Lyrically, they’ve gone full mythic. Wars, faith, freedom, fate—it’s all here, dressed up in robes and glowing symbols. But instead of feeling pretentious, it often lands with a kind of sincere naiveté. They believe this stuff, or at least they play it like they do. And even when they overreach, it’s more interesting than staying safe. The Battle at Garden’s Gate isn’t about subtlety. It’s about big, loud, bleeding-heart rock music delivered with the unfiltered confidence of a band who still thinks they can change the world by hitting a high note.

Choice Tracks

Heat Above

Opens like the beginning of a holy rite, all organ haze and wide-open sky.
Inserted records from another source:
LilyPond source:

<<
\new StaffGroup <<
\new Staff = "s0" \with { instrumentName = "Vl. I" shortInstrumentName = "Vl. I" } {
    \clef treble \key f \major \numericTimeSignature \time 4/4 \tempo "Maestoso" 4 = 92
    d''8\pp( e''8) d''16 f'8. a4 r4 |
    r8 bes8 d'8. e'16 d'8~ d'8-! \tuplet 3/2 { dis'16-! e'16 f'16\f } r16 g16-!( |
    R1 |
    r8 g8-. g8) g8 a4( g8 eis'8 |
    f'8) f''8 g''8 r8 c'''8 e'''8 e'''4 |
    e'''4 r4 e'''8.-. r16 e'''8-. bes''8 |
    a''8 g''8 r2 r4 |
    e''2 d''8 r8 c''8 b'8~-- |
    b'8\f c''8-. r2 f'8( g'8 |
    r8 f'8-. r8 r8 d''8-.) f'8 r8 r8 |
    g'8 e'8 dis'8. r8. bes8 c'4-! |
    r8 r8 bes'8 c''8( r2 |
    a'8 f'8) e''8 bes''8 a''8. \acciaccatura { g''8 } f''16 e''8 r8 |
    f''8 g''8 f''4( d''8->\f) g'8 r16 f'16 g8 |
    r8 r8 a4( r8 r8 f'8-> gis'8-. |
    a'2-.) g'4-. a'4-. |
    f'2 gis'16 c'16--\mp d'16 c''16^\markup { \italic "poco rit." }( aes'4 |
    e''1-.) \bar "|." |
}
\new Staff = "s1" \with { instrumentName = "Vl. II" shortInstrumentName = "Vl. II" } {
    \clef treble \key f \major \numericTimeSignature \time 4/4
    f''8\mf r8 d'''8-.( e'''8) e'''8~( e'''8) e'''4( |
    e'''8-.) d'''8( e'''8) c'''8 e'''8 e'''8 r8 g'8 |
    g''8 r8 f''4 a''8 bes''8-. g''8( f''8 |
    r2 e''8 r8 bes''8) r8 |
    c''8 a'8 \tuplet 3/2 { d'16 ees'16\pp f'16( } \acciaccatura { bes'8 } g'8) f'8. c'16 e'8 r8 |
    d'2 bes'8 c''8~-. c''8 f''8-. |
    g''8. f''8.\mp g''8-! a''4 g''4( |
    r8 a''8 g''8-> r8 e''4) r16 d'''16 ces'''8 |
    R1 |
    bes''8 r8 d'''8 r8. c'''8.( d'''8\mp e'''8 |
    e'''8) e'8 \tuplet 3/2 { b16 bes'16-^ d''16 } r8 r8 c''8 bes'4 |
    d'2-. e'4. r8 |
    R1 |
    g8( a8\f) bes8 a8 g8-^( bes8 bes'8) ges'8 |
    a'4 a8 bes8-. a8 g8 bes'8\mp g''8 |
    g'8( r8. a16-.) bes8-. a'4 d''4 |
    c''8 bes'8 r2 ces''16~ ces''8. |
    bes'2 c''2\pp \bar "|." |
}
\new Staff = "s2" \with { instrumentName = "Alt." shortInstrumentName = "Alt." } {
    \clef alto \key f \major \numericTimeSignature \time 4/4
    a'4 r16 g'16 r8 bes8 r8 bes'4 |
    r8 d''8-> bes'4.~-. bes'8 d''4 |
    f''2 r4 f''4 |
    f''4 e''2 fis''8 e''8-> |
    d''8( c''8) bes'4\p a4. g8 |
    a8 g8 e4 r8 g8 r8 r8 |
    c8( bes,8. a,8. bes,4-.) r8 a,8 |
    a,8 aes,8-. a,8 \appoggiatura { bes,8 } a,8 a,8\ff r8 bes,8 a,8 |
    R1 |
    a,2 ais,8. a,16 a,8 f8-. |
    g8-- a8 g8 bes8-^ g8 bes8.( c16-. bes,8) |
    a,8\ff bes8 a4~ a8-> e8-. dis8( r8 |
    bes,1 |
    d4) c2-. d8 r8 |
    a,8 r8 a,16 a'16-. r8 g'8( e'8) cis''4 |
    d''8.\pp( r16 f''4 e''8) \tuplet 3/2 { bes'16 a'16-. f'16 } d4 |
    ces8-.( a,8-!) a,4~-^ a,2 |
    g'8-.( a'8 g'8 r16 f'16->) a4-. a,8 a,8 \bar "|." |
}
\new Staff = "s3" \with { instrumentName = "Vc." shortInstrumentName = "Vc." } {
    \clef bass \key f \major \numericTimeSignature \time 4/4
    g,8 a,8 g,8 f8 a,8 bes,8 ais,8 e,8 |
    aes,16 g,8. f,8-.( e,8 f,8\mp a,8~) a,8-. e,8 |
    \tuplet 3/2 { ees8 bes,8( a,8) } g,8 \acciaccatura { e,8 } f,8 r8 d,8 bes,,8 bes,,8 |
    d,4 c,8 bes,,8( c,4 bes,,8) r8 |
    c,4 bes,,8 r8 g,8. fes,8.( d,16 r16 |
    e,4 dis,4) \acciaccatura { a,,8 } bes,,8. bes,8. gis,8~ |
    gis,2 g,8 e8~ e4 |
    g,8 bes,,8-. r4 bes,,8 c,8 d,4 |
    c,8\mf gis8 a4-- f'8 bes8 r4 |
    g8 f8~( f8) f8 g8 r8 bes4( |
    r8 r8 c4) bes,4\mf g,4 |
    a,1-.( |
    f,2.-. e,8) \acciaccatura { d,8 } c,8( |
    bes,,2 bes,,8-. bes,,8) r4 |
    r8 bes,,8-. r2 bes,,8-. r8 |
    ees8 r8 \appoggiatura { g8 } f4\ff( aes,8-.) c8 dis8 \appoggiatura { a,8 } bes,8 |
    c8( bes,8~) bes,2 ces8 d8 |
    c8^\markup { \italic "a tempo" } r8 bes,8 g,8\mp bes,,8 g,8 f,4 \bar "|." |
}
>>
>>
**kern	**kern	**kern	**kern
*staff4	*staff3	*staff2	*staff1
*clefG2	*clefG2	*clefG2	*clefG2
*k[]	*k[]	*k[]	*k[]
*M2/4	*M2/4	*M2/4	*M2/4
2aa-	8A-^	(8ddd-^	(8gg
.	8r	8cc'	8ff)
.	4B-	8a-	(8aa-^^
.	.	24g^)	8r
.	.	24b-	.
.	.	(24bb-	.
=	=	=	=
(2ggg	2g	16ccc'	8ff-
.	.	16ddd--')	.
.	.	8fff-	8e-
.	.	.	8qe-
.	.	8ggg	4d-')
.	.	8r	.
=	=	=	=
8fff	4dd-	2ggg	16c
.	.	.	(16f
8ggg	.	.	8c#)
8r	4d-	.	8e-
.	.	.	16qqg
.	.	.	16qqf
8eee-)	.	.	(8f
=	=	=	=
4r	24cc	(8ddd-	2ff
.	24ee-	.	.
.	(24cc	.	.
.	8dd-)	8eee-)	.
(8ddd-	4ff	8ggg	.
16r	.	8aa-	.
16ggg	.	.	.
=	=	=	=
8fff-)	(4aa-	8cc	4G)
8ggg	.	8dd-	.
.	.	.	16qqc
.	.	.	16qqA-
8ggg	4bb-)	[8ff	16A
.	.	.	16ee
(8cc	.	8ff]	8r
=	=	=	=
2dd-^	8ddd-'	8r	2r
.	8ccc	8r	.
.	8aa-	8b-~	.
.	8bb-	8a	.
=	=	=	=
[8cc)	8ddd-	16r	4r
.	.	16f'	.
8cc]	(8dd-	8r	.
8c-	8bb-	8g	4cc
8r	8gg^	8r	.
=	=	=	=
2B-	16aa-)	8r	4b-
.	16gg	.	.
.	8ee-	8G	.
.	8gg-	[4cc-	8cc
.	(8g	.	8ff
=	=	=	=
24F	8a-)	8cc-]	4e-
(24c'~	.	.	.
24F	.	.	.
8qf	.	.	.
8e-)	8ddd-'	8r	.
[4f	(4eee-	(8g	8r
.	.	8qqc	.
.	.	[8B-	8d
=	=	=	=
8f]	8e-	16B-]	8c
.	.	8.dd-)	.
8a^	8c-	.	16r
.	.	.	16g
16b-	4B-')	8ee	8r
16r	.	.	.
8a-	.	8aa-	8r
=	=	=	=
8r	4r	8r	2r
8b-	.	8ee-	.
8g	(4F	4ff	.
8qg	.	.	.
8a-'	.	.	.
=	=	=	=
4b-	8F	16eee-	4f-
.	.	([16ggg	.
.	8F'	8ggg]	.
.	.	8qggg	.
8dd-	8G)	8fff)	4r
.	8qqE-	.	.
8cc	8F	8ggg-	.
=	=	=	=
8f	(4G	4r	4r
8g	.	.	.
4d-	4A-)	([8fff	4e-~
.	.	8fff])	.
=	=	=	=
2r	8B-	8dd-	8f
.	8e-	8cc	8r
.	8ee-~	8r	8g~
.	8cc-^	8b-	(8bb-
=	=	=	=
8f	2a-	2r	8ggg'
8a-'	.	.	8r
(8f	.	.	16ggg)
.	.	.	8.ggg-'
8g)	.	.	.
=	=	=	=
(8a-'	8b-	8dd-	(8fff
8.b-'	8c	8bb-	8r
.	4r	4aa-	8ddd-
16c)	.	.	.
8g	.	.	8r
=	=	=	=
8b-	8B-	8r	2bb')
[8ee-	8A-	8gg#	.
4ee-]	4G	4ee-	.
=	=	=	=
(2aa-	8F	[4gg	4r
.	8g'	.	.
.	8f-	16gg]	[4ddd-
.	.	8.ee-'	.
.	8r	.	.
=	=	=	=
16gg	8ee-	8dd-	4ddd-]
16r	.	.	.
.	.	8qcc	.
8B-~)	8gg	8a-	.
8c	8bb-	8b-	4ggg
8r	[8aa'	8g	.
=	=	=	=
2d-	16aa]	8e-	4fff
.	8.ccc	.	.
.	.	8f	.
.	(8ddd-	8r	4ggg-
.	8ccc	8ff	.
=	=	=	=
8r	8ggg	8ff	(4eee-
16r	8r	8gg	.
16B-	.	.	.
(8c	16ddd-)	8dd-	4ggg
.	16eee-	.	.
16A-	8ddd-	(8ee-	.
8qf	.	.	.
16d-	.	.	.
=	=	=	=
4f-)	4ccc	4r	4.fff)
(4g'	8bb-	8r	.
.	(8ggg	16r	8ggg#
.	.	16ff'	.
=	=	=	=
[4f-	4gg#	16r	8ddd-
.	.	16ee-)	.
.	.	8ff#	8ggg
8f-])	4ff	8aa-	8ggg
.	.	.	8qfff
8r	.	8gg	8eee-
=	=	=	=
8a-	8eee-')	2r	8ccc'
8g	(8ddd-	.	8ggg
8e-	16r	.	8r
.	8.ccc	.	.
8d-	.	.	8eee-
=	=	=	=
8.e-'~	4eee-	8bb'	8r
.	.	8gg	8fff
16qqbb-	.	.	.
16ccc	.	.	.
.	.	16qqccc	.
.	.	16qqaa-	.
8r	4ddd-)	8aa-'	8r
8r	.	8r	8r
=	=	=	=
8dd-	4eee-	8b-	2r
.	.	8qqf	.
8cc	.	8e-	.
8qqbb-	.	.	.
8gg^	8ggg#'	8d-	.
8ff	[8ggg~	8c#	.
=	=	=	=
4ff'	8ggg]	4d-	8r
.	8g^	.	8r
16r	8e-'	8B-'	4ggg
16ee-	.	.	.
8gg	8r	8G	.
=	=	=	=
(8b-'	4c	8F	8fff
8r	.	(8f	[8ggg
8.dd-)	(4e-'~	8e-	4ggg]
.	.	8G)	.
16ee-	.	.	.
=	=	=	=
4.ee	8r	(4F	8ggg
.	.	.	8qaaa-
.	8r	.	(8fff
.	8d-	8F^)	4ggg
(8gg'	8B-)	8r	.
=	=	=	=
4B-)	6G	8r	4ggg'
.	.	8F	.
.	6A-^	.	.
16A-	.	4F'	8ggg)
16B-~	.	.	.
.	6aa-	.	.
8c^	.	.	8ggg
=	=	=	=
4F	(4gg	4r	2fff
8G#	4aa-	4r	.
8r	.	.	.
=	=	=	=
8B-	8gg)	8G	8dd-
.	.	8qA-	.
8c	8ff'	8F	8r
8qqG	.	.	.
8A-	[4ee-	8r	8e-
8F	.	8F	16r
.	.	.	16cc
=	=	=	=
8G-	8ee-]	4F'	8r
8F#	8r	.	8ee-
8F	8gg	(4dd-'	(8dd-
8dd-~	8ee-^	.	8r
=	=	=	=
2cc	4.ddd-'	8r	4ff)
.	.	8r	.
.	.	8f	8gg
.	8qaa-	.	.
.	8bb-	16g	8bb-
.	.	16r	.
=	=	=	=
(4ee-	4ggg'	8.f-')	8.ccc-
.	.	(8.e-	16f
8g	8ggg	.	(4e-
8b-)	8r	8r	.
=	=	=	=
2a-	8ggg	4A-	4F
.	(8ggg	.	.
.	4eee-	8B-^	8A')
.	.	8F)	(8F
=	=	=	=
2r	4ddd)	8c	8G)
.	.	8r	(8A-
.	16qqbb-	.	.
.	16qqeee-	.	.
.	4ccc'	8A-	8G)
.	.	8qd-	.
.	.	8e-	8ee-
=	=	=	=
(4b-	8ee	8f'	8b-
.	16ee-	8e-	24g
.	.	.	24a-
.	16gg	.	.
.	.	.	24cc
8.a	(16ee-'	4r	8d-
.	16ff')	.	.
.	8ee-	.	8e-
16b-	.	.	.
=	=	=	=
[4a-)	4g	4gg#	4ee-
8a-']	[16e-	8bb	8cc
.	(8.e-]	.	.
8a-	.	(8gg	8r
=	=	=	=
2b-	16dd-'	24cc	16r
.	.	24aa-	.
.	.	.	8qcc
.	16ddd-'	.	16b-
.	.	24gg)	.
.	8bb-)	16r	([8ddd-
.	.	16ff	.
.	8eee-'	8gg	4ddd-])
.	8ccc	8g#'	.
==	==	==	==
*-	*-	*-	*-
Then the drums hit and you’re lifted straight into a hymn for the disillusioned. Josh’s falsetto is borderline operatic, and the band floats behind him like they’re playing on clouds made of vinyl.

Broken Bells

The closest they get to vulnerable, which in Greta terms means slowing down just enough to let the melancholy seep in. It builds like a sunrise, all patience and pain. The guitar solo doesn’t scream—it aches. A rare moment of restraint, and it lands hard.

My Way, Soon

One of the few barn burners here. Less mysticism, more “get in the van and drive.” The lyrics read like a mission statement, and the riff bounces like it’s been cooped up too long. A reminder that they can still boogie when they want to.

Stardust Chords

Maybe the most psychedelic they get on this one. The groove shuffles, the guitars swirl, and the whole thing feels like it’s wearing embroidered bell-bottoms. There’s something playful buried under all the haze.

The Weight of Dreams

The epic closer, clocking in at eight minutes of pure, sprawling excess. It’s packed with solos, tempo shifts, and enough bombast to power a stadium light show. It’s too much—and that’s kind of the point. They’re showing off, and they know it.


Greta Van Fleet may still wear their influences like vintage jackets, but The Battle at Garden’s Gate proves they’re learning how to tailor their own. It’s earnest, dramatic, a little ridiculous—and absolutely not boring.